Seattle biotechnology startup Blaze Bioscience has raised $8.5 million to continue developing technologies that are designed to help surgeons more easily identify cancer cells in the body. Total funding in the company, with operations in the South Lake Union area of Seattle, now stands at $9.8 million. Blaze said that the money came from individual investors, including doctors and biotech execs.
That’s a fairly large series A deal for individual investors, but with capital sources drying up in the region (including the demise of biotech investor OVP Venture Partners) there aren’t as many institutional sources for life sciences companies as there used to be. The $8.5 million round also has come in via two tranches, and we reported on the $5 million portion of it last summer.
Blaze dubs its technology “Tumor Paint” in part because it is designed to help surgeons get real-time, high resolution visualizations of cancer cells, making it easier for them to remove the cells. The product candidate uses a targeting peptide and a fluorescent beacon to illuminate the cancer cells — allowing doctors to differentiate between healthy cells and cancerous cells.

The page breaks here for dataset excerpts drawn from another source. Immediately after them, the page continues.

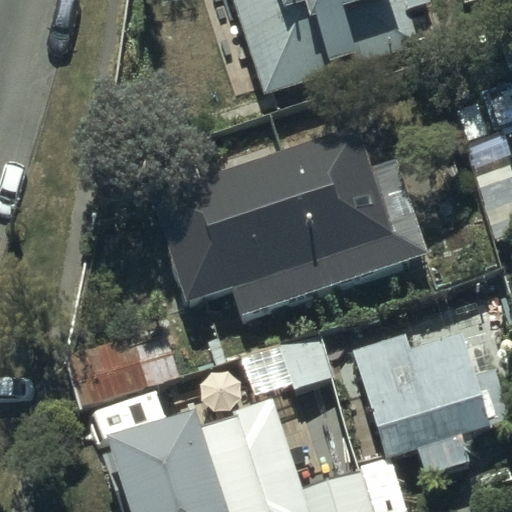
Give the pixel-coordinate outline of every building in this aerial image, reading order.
[(428,0),(226,0),(260,102),(417,52),(406,16),(431,8),(428,0)] [(354,141),(146,211),(181,316),(229,300),(239,329),(426,266),(394,172),(367,181),(354,141)] [(511,173),(503,142),(464,151),(491,251),(511,245),(511,173)] [(317,340),(275,353),(288,399),(331,386),(317,340)] [(59,366),(75,418),(177,388),(164,345),(117,359),(113,349),(59,366)] [(380,471),(357,478),(367,511),(403,511),(391,468),(412,462),(419,489),(470,475),(462,446),(507,434),(491,377),(469,384),(458,347),(403,362),(399,347),(350,360),(380,471)] [(182,436),(95,462),(109,511),(367,511),(357,478),(294,496),(269,410),(227,422),(230,432),(185,445),(182,436)]
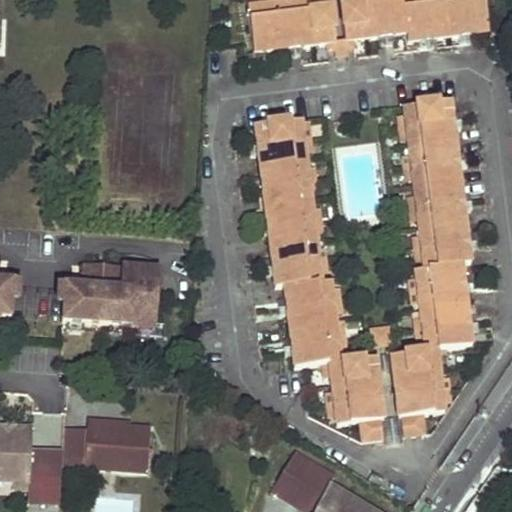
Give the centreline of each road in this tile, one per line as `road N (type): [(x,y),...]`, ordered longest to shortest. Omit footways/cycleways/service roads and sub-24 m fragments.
road 1 (residential): [(422,472),(394,474),(299,433),(252,383),(229,148),(242,113),(464,76),(492,99),(511,287)]
road 2 (residential): [(511,346),(422,472)]
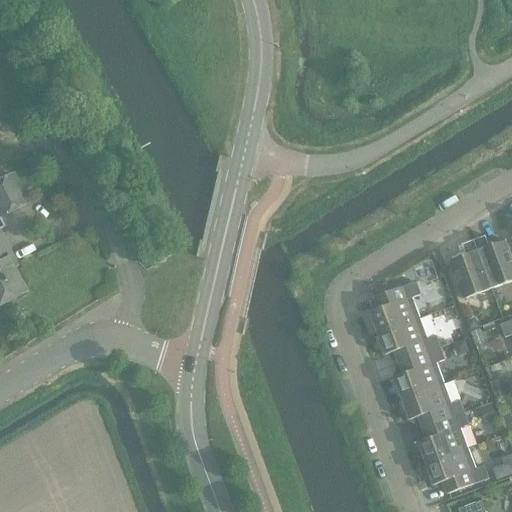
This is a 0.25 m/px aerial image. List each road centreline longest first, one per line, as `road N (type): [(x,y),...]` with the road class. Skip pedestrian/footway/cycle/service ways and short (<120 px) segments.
road 1 (residential): [(511,181),(331,295),(410,511)]
road 2 (residential): [(244,151),(283,162),(345,161),(511,67)]
road 3 (residential): [(0,389),(64,347),(87,342),(113,340),(195,363)]
road 4 (tertiary): [(254,0),(259,87),(244,151)]
road 5 (tertiary): [(195,363),(191,423),(220,511)]
road 6 (tertiary): [(215,273),(244,151)]
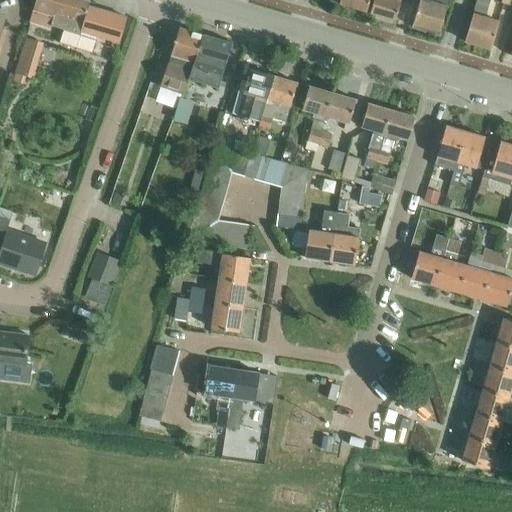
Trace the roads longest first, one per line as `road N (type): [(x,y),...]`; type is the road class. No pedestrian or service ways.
road 1 (residential): [(153,0),(58,272),(41,290),(0,289)]
road 2 (residential): [(440,73),(357,363)]
road 3 (secondary): [(440,73),(191,0)]
road 4 (residential): [(270,352),(279,263),(247,197)]
road 5 (residential): [(270,352),(193,343),(175,420)]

“We have a dedicated group of investors who share our vision of bringing light into tumor cells so that surgeons can see them in real time,” said co-founder Jim Olson.
Olson is a pediatric neuro-oncologist at Seattle Children’s Hospital, a member of the Fred Hutchinson Cancer Research Center and a Professor at the University of Washington’s School of Medicine. The company also recently hired Dennis Miller, the former Senior Vice President of Research and Preclinical Development at ZymoGenetics, and Claudia Jochheim, a former executive at Seattle Genetics.
The company is led by CEO Heather Franklin, a former executive at ZymoGenetics.
Blaze is currently entering Phase 1 clinical trials to explore the safety of the product in cancer patients with multiple types of tumors.